Set of tasks:
(a) Decide whether each statement agrees with the DeepFense pipeline page: (i) augmentation transforms are applied during both training and validation; (ii) the PadToLength example sets a length of 160000; (iii) in the example label map, spoof is mapped to 1. For each, answer yes or no and quote the deciding words of the page.
(b) Reproduce the part of the DeepFense pipeline page that opens with the words containing "DeepFense follows a" and closes with "(e.g., ASVspoof format)".

======== Text passage

DeepFense Complete Pipeline Flow

This document provides a comprehensive overview of the complete pipeline from data preparation to model deployment.


Overview

DeepFense follows a modular pipeline architecture where data flows through distinct stages:

Data → Preprocessing → Augmentation → Frontend → Backend → Loss → Optimization → Evaluation

Stage 1: Data Preparation

1.1 Protocol Files to Parquet

Input: Protocol files (e.g., ASVspoof format)

LA_0079 LA_T_1138215 - - bonafide
LA_0080 LA_T_1138216 - - spoof

Process: Run the dataset-specific generation script

python deepfense/config/parquets/generate_asv19.py

Output: Parquet files with metadata

# train.parquet
ID          path                          label      dataset_name
LA_T_1138215 /path/to/LA_T_1138215.flac  bonafide   ASVSpoof19
LA_T_1138216 /path/to/LA_T_1138216.flac  spoof       ASVSpoof19

1.2 Parquet File Structure

Required columns: - ID: Unique identifier (string) - path: Path to audio file (string, absolute or relative) - label: Label string ("bonafide" or "spoof") - dataset_name: (Optional) Dataset identifier

Optional columns: - speaker_id: Speaker identifier - recording_device: Device used - environment: Recording environment


Stage 2: Data Loading

2.1 Dataset Initialization

Component: DetectionDataset or custom dataset

Process: 1. Read parquet file(s) 2. Map labels to integers using label_map 3. Store metadata in memory

Config:

data:
  train:
    dataset_type: "DetectionDataset"
    parquet_files: ["/path/to/train.parquet"]
    label_map:
      bonafide: 1
      spoof: 0

2.2 Audio Loading

Process (in __getitem__): 1. Read audio file using soundfile or librosa 2. Resample to target sample rate (if needed) 3. Convert to mono (if mono: True) 4. Return as numpy array

Output: Raw audio waveform [Time] or [Channels, Time]


Stage 3: Data Preprocessing

3.1 Base Transforms

Applied: Always (both training and validation)

Common Transforms: - Padding: PadToLength - Pad or crop to fixed length - Resampling: Automatic if target_sr differs from file SR - Mono Conversion: If mono: True

Config:

data:
  train:
    base_transform:
      - type: "PadToLength"
        args: {length: 160000}  # 10 seconds at 16kHz

Output: Preprocessed audio [Time]

3.2 Augmentation Transforms

Applied: Only during training (probabilistic)

Common Augmentations: - RawBoost: Advanced augmentation suite (noise, filtering, etc.) - RIR: Room Impulse Response simulation - Codec: Audio codec compression simulation - AdditiveNoise: Gaussian noise addition - RandomCrop: Random cropping/padding - SpeedPerturb: Speed variation

Config:

data:
  train:
    augment_transform:
      - type: "RawBoost"
        args: {noise_ratio: 0.5, algo: 5}
      - type: "RIR"

================
======== Supplied material

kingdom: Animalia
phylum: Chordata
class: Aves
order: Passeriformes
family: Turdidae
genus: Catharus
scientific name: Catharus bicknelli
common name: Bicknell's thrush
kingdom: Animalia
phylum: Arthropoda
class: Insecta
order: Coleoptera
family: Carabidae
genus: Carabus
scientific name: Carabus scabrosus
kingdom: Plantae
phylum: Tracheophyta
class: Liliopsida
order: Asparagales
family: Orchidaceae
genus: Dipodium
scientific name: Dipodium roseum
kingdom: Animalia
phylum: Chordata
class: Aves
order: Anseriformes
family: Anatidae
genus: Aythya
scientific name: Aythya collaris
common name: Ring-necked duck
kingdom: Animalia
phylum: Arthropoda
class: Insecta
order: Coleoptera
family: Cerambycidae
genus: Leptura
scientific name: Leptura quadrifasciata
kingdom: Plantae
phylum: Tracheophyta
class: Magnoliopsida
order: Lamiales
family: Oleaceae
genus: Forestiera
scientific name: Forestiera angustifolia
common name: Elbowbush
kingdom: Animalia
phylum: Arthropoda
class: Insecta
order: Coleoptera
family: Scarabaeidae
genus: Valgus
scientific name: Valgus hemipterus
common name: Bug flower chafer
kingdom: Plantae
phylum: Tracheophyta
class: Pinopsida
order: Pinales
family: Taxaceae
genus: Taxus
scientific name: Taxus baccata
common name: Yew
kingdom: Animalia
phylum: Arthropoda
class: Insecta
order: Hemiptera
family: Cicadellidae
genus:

================

Solution set:
(a)
(i) No: "Applied: Only during training (probabilistic)"
(ii) Yes: "args: {length: 160000}"
(iii) No: "spoof: 0"

(b)
DeepFense follows a modular pipeline architecture where data flows through distinct stages:

Data → Preprocessing → Augmentation → Frontend → Backend → Loss → Optimization → Evaluation

Stage 1: Data Preparation

1.1 Protocol Files to Parquet

Input: Protocol files (e.g., ASVspoof format)